### Provided material ###

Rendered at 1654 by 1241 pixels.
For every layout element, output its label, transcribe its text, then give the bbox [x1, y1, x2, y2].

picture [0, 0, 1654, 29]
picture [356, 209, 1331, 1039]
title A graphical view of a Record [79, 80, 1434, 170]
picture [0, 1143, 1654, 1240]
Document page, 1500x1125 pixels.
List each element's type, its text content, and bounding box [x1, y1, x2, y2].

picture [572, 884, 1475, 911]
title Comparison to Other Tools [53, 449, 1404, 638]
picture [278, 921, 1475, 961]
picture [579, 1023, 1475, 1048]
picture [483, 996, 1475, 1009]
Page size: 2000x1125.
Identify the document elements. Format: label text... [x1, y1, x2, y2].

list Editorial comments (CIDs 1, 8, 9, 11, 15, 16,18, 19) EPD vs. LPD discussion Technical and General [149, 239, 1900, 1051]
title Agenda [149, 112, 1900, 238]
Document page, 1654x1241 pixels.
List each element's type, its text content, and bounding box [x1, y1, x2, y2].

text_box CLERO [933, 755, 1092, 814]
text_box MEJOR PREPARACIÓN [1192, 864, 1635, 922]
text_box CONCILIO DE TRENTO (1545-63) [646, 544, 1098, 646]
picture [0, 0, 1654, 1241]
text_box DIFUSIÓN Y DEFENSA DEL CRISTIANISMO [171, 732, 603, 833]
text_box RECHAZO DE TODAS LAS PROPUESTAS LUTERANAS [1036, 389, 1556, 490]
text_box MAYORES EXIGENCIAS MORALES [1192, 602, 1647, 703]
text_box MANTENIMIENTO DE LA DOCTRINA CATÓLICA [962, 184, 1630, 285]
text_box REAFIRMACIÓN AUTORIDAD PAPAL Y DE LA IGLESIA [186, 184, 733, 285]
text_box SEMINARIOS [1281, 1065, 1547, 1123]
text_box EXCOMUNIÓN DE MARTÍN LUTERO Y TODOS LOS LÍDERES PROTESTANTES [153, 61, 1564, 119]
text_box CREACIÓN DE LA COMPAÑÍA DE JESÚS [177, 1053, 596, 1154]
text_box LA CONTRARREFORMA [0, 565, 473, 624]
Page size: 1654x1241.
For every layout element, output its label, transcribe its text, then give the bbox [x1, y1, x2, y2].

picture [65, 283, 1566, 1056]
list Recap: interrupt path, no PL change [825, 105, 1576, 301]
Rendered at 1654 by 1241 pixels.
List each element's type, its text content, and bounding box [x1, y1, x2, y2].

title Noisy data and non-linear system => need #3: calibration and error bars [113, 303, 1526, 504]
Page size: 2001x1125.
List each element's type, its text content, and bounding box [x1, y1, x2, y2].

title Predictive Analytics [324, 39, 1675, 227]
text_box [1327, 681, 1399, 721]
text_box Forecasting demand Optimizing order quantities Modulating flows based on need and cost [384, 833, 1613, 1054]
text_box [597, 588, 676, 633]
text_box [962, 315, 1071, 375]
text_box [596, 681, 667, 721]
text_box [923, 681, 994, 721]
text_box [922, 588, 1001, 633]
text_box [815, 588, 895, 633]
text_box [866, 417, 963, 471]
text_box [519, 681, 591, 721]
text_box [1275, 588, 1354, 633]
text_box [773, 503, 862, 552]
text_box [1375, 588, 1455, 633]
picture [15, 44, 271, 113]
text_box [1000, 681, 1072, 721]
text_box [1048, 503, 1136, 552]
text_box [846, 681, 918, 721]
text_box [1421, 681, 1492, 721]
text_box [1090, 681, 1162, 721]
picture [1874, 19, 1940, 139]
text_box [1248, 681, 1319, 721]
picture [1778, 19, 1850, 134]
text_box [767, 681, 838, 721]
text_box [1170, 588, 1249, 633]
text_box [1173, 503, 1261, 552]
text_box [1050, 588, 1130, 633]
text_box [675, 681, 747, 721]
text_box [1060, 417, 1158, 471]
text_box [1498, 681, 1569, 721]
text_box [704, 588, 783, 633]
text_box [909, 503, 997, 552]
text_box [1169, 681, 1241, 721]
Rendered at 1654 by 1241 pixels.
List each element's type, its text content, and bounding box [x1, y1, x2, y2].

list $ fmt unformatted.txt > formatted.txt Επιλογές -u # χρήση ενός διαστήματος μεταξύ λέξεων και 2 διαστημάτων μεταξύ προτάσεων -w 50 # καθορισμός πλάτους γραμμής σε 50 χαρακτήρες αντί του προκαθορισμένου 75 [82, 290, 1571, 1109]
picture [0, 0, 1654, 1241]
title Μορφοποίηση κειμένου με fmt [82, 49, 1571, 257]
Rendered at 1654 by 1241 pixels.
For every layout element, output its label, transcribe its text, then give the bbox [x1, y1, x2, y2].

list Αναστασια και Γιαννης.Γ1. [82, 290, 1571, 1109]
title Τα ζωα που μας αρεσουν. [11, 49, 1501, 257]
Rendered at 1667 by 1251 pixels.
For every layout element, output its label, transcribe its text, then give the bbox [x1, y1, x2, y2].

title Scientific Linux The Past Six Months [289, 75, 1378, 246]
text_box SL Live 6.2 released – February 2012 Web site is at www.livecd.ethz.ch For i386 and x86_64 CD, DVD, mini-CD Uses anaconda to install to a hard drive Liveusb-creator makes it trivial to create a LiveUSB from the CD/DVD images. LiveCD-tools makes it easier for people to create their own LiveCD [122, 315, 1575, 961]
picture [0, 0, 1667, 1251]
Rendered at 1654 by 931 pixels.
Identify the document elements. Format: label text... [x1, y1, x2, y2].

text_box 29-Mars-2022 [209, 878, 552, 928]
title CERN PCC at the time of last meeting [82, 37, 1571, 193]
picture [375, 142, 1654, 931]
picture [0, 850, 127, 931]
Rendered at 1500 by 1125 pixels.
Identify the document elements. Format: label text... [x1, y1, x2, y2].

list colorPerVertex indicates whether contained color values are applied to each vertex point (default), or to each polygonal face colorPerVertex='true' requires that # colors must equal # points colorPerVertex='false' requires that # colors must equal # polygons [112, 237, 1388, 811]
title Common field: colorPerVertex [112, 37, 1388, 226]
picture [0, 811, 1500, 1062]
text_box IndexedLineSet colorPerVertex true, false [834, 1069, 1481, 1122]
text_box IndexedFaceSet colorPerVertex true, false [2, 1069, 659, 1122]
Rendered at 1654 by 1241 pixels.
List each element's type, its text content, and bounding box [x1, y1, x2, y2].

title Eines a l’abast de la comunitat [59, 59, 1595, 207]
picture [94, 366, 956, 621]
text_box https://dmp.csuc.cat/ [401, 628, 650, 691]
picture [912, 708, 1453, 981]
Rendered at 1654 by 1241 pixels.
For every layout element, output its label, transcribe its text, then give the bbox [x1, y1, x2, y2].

###

### What is needed
Put every line of the entries above into a JSON list of strings, one string per line, leaving out blank lines.

### Full output
[
  "Rendered at 1654 by 1241 pixels.",
  "For every layout element, output its label, transcribe its text, then give the bbox [x1, y1, x2, y2].",
  "picture [0, 0, 1654, 29]",
  "picture [356, 209, 1331, 1039]",
  "title A graphical view of a Record [79, 80, 1434, 170]",
  "picture [0, 1143, 1654, 1240]",
  "Document page, 1500x1125 pixels.",
  "List each element's type, its text content, and bounding box [x1, y1, x2, y2].",
  "picture [572, 884, 1475, 911]",
  "title Comparison to Other Tools [53, 449, 1404, 638]",
  "picture [278, 921, 1475, 961]",
  "picture [579, 1023, 1475, 1048]",
  "picture [483, 996, 1475, 1009]",
  "Page size: 2000x1125.",
  "Identify the document elements. Format: label text... [x1, y1, x2, y2].",
  "list Editorial comments (CIDs 1, 8, 9, 11, 15, 16,18, 19) EPD vs. LPD discussion Technical and General [149, 239, 1900, 1051]",
  "title Agenda [149, 112, 1900, 238]",
  "Document page, 1654x1241 pixels.",
  "List each element's type, its text content, and bounding box [x1, y1, x2, y2].",
  "text_box CLERO [933, 755, 1092, 814]",
  "text_box MEJOR PREPARACIÓN [1192, 864, 1635, 922]",
  "text_box CONCILIO DE TRENTO (1545-63) [646, 544, 1098, 646]",
  "picture [0, 0, 1654, 1241]",
  "text_box DIFUSIÓN Y DEFENSA DEL CRISTIANISMO [171, 732, 603, 833]",
  "text_box RECHAZO DE TODAS LAS PROPUESTAS LUTERANAS [1036, 389, 1556, 490]",
  "text_box MAYORES EXIGENCIAS MORALES [1192, 602, 1647, 703]",
  "text_box MANTENIMIENTO DE LA DOCTRINA CATÓLICA [962, 184, 1630, 285]",
  "text_box REAFIRMACIÓN AUTORIDAD PAPAL Y DE LA IGLESIA [186, 184, 733, 285]",
  "text_box SEMINARIOS [1281, 1065, 1547, 1123]",
  "text_box EXCOMUNIÓN DE MARTÍN LUTERO Y TODOS LOS LÍDERES PROTESTANTES [153, 61, 1564, 119]",
  "text_box CREACIÓN DE LA COMPAÑÍA DE JESÚS [177, 1053, 596, 1154]",
  "text_box LA CONTRARREFORMA [0, 565, 473, 624]",
  "Page size: 1654x1241.",
  "For every layout element, output its label, transcribe its text, then give the bbox [x1, y1, x2, y2].",
  "picture [65, 283, 1566, 1056]",
  "list Recap: interrupt path, no PL change [825, 105, 1576, 301]",
  "Rendered at 1654 by 1241 pixels.",
  "List each element's type, its text content, and bounding box [x1, y1, x2, y2].",
  "title Noisy data and non-linear system => need #3: calibration and error bars [113, 303, 1526, 504]",
  "Page size: 2001x1125.",
  "List each element's type, its text content, and bounding box [x1, y1, x2, y2].",
  "title Predictive Analytics [324, 39, 1675, 227]",
  "text_box [1327, 681, 1399, 721]",
  "text_box Forecasting demand Optimizing order quantities Modulating flows based on need and cost [384, 833, 1613, 1054]",
  "text_box [597, 588, 676, 633]",
  "text_box [962, 315, 1071, 375]",
  "text_box [596, 681, 667, 721]",
  "text_box [923, 681, 994, 721]",
  "text_box [922, 588, 1001, 633]",
  "text_box [815, 588, 895, 633]",
  "text_box [866, 417, 963, 471]",
  "text_box [519, 681, 591, 721]",
  "text_box [1275, 588, 1354, 633]",
  "text_box [773, 503, 862, 552]",
  "text_box [1375, 588, 1455, 633]",
  "picture [15, 44, 271, 113]",
  "text_box [1000, 681, 1072, 721]",
  "text_box [1048, 503, 1136, 552]",
  "text_box [846, 681, 918, 721]",
  "text_box [1421, 681, 1492, 721]",
  "text_box [1090, 681, 1162, 721]",
  "picture [1874, 19, 1940, 139]",
  "text_box [1248, 681, 1319, 721]",
  "picture [1778, 19, 1850, 134]",
  "text_box [767, 681, 838, 721]",
  "text_box [1170, 588, 1249, 633]",
  "text_box [1173, 503, 1261, 552]",
  "text_box [1050, 588, 1130, 633]",
  "text_box [675, 681, 747, 721]",
  "text_box [1060, 417, 1158, 471]",
  "text_box [1498, 681, 1569, 721]",
  "text_box [704, 588, 783, 633]",
  "text_box [909, 503, 997, 552]",
  "text_box [1169, 681, 1241, 721]",
  "Rendered at 1654 by 1241 pixels.",
  "List each element's type, its text content, and bounding box [x1, y1, x2, y2].",
  "list $ fmt unformatted.txt > formatted.txt Επιλογές -u # χρήση ενός διαστήματος μεταξύ λέξεων και 2 διαστημάτων μεταξύ προτάσεων -w 50 # καθορισμός πλάτους γραμμής σε 50 χαρακτήρες αντί του προκαθορισμένου 75 [82, 290, 1571, 1109]",
  "picture [0, 0, 1654, 1241]",
  "title Μορφοποίηση κειμένου με fmt [82, 49, 1571, 257]",
  "Rendered at 1654 by 1241 pixels.",
  "For every layout element, output its label, transcribe its text, then give the bbox [x1, y1, x2, y2].",
  "list Αναστασια και Γιαννης.Γ1. [82, 290, 1571, 1109]",
  "title Τα ζωα που μας αρεσουν. [11, 49, 1501, 257]",
  "Rendered at 1667 by 1251 pixels.",
  "For every layout element, output its label, transcribe its text, then give the bbox [x1, y1, x2, y2].",
  "title Scientific Linux The Past Six Months [289, 75, 1378, 246]",
  "text_box SL Live 6.2 released – February 2012 Web site is at www.livecd.ethz.ch For i386 and x86_64 CD, DVD, mini-CD Uses anaconda to install to a hard drive Liveusb-creator makes it trivial to create a LiveUSB from the CD/DVD images. LiveCD-tools makes it easier for people to create their own LiveCD [122, 315, 1575, 961]",
  "picture [0, 0, 1667, 1251]",
  "Rendered at 1654 by 931 pixels.",
  "Identify the document elements. Format: label text... [x1, y1, x2, y2].",
  "text_box 29-Mars-2022 [209, 878, 552, 928]",
  "title CERN PCC at the time of last meeting [82, 37, 1571, 193]",
  "picture [375, 142, 1654, 931]",
  "picture [0, 850, 127, 931]",
  "Rendered at 1500 by 1125 pixels.",
  "Identify the document elements. Format: label text... [x1, y1, x2, y2].",
  "list colorPerVertex indicates whether contained color values are applied to each vertex point (default), or to each polygonal face colorPerVertex='true' requires that # colors must equal # points colorPerVertex='false' requires that # colors must equal # polygons [112, 237, 1388, 811]",
  "title Common field: colorPerVertex [112, 37, 1388, 226]",
  "picture [0, 811, 1500, 1062]",
  "text_box IndexedLineSet colorPerVertex true, false [834, 1069, 1481, 1122]",
  "text_box IndexedFaceSet colorPerVertex true, false [2, 1069, 659, 1122]",
  "Rendered at 1654 by 1241 pixels.",
  "List each element's type, its text content, and bounding box [x1, y1, x2, y2].",
  "title Eines a l’abast de la comunitat [59, 59, 1595, 207]",
  "picture [94, 366, 956, 621]",
  "text_box https://dmp.csuc.cat/ [401, 628, 650, 691]",
  "picture [912, 708, 1453, 981]",
  "Rendered at 1654 by 1241 pixels.",
  "For every layout element, output its label, transcribe its text, then give the bbox [x1, y1, x2, y2]."
]